As a substitute teacher, I see many different class attendance lists. Most of them will have one or two names crossed out in pencil and with a different name written in next to them. Sometimes it’s a variant of the original name (“Maggie” instead of “Margaret”, or whatever), and sometimes it bears no relationship at all. I’m guessing those are mostly middle names.
And when I was in grad school, one of my classmates had the first name “James”. But he was sick of always being mixed up with other Jameses, and so he decided, grad school, new life where nobody knew him yet, it was the perfect opportunity to do something about that, and so he started going by his middle name, “Lewis”. Only to discover that his new department didn’t have a single other James, but did already have a “Louis”. It got especially confusing when he married a lady he had known from undergrad, and she moved to town, having only ever known him as “James”.
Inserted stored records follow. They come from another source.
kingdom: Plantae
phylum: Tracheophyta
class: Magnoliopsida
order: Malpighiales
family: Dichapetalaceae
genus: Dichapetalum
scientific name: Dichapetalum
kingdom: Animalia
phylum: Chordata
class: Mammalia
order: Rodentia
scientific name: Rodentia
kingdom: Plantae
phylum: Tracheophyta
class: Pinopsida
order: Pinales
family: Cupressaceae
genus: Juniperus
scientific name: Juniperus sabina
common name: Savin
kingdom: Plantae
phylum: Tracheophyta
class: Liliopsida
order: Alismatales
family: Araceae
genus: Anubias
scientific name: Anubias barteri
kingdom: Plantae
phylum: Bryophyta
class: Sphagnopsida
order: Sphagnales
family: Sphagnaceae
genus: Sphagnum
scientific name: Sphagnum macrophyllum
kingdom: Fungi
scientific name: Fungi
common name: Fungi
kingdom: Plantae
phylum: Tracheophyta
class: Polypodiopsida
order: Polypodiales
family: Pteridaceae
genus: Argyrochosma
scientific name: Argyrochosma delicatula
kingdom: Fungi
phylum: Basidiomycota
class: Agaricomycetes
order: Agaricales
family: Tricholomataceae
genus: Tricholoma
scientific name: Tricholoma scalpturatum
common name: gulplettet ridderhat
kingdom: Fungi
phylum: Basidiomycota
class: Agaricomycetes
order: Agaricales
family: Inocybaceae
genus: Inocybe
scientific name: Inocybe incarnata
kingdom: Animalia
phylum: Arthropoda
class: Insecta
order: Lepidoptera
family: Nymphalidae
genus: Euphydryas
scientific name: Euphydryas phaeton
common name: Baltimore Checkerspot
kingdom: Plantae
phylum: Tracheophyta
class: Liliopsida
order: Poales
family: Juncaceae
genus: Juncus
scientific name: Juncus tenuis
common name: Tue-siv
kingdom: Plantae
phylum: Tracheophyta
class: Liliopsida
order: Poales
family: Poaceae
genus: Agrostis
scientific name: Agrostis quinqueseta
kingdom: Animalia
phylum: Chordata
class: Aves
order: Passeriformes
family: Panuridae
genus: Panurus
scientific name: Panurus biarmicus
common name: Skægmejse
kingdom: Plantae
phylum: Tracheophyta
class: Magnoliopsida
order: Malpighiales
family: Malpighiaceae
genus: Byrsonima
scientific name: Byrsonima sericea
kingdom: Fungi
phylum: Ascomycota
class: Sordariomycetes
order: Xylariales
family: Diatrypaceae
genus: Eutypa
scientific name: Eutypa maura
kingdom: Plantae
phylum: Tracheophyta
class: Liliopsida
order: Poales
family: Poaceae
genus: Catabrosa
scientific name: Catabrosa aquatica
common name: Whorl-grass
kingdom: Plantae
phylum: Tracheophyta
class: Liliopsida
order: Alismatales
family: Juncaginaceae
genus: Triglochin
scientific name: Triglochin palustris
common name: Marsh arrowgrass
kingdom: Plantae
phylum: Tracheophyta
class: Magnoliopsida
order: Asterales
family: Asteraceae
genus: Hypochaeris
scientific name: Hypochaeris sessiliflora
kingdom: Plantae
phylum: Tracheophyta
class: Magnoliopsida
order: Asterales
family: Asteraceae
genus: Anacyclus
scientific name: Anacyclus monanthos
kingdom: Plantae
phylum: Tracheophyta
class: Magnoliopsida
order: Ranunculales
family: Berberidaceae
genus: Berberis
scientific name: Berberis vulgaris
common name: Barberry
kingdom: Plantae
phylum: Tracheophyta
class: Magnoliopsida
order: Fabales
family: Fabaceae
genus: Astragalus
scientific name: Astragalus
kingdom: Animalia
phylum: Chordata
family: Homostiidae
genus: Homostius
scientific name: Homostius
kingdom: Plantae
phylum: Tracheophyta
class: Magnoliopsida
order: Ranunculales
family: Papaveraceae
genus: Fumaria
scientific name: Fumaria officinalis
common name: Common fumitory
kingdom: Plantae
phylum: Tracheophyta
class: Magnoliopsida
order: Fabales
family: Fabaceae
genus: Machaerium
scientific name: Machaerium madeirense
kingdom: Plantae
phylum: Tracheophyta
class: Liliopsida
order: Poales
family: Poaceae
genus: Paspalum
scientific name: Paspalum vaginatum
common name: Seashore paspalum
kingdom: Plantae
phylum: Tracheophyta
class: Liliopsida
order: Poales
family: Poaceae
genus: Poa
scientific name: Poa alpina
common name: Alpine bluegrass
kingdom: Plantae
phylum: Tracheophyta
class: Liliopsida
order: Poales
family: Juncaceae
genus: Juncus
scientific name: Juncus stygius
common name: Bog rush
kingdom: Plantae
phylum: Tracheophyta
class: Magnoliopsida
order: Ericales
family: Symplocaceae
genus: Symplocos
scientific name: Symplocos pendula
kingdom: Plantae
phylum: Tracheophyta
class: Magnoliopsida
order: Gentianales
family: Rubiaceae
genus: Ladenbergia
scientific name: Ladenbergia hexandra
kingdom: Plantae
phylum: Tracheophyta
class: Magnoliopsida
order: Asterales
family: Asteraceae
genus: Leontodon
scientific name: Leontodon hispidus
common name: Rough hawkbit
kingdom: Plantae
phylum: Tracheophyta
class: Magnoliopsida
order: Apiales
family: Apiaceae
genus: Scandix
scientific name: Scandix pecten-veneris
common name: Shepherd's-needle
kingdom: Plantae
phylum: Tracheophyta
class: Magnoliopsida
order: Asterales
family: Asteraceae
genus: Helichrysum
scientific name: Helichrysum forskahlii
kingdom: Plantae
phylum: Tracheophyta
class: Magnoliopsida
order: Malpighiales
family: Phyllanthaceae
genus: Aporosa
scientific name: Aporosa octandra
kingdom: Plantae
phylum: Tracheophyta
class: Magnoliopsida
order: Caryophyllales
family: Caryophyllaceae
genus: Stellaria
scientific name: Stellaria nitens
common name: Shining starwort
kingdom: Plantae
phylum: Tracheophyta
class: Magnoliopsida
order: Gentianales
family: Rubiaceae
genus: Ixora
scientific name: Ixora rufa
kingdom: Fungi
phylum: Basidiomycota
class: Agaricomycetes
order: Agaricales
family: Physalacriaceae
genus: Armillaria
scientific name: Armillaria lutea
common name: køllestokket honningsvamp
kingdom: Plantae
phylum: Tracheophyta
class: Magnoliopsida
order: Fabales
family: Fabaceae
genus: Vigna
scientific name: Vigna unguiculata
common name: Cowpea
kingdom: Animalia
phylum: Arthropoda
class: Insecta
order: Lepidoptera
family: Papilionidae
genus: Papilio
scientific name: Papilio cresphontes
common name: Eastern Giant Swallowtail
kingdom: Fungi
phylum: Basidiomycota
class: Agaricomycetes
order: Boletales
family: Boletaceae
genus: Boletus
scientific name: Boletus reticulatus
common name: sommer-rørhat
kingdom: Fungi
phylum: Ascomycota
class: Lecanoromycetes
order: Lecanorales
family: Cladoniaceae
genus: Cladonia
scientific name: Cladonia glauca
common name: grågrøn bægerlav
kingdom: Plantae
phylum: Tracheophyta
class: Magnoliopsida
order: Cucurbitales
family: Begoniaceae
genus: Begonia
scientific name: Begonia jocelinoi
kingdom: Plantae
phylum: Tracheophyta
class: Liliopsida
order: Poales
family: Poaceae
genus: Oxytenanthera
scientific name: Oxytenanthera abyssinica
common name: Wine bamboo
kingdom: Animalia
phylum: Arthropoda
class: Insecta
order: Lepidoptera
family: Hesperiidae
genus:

It happened to me once. I had a co-worker named Bill. One time I was filling out a form that listed people by their first initial and I put W. down for him.
Bill saw it and told me that his legal name was Bill not William. I said “oops” and changed it. He said it was no big deal because a lot of people had made the same assumption.
A few months later, I was present when another co-worker did that same thing and called him William. Bill again explained his name was Bill. But this other guy said “Yes, but Bill is short for William.” Bill said, “I know what my own name is.” I added, “I made the same mistake a few months ago. But when Bill corrected me, I didn’t try to argue the issue.”
I got used to the old “tell the teachers what name you wanted”, but, they would always say that after they called my shit legal first name. “X harry”…everybody would look around, and I would have to say “I prefer Y”. Already I was busted, and the little scamps would mock me.
When I got to college, I learned the trick of going to the professor before class and letting them know. Then, I decided to brass it out, and be called exclusively by my first name. So, one class the professor said the usual “if you want…another name…” Nope. I stuck to my guns. Unfortunately, I had emailed the professor by an account with my preferred name. While calling roll the second time, he said “I seem to recall that your email was different…would you prefer to go by Z?” Relieved, I said “yes”. Then, the fucker started on a rant about my strange first name, and compared it to the Johnny Cash song “A Boy Named Sue”. Great laughs were had all around at **handsomeharry’s **expense.
Finally changed my name about 2 years ago. Had I known it would be so cheap and easy, I would have done it 40 years ago.
I tried to get people to call me “Jon” once upon a time. It didn’t work, mainly I think because it didn’t actually suit me. i think it is telling that people who get to know me well invariably call me “Jonno” and often come to that nickname independently. I guess I suit it somehow.
This reminds me of a HS classmate of mine whose name (on his birth certificate) was Ted. The physics teacher wouldn’t accept this and insisted that his name was Theodore (or maybe Edward) and always called him that. He refused to answer to it.
That teacher was an asshole and not only for that.